Karra-Manikpur, 1296 M. Matahari baru saja condong ke barat ketika Sultan Jalaluddin Khalji, yang telah memimpin Delhi dengan kebijakan damai selama enam tahun, melangkah ke perkemahan milik menantunya, Ali Gurshasp. Ia datang tanpa pengawalan besar, hanya disertai sejumlah kecil pasukan, sebab ia percaya—penuh kepercayaan seorang ayah terhadap putra, seorang paman terhadap keponakan. Jalaluddin tidak sadar, pertemuan itu akan menjadi pertemuan terakhirnya di dunia ini.

A. Intrik Menuju Kudeta

Sebelum pembunuhan Jalaluddin, Ali Gurshasp telah membangun fondasi kekuasaan secara diam-diam namun strategis. Kemenangannya di Devagiri telah memperkuat kepercayaan diri dan modal finansialnya secara luar biasa. Dari emas dan harta rampasan, ia membentuk pasukan pribadi dan membeli loyalitas para amir penting di timur Gangga—sebuah langkah cerdas untuk memisahkan dirinya dari otoritas pusat di Delhi.
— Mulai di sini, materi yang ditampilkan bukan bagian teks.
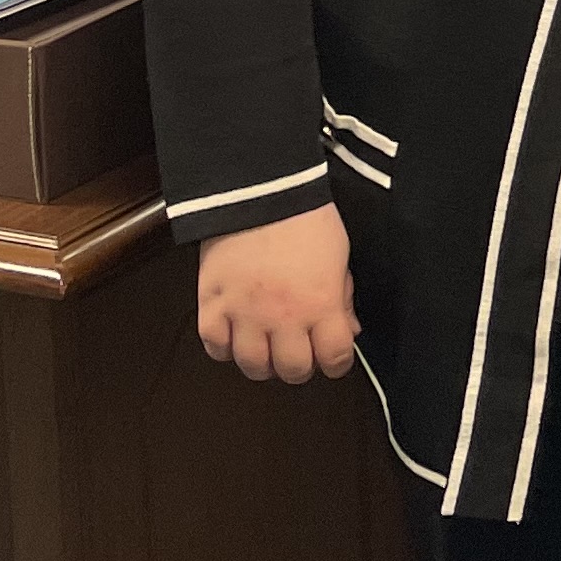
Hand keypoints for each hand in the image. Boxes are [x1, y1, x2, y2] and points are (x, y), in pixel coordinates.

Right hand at [196, 201, 356, 382]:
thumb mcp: (339, 257)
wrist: (259, 190)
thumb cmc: (305, 218)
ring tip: (266, 347)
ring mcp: (244, 314)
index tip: (332, 356)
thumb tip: (348, 331)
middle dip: (300, 366)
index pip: (335, 359)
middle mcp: (284, 318)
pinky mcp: (212, 305)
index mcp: (321, 305)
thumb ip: (342, 299)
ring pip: (253, 366)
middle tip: (297, 352)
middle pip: (293, 371)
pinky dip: (225, 347)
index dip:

Ia mengirimkan kabar ke Delhi bahwa ia ingin mempersembahkan hasil kemenangan kepada sang Sultan secara langsung. Jalaluddin, yang melihat kemenangan Devagiri sebagai keberhasilan menantunya dan keluarganya sendiri, menerima undangan itu dengan penuh keyakinan. Barani mencatat bahwa Jalaluddin “tidak pernah percaya bahwa darah sendiri akan menumpahkan darahnya”.

Namun, dalam batin Ali Gurshasp, tekad telah bulat. Ia tahu bahwa selama Jalaluddin masih hidup, ia tidak akan pernah bisa memerintah sebagai Sultan yang sah. Ia memanfaatkan kemuliaan dan kepercayaan pamannya sebagai celah untuk bertindak.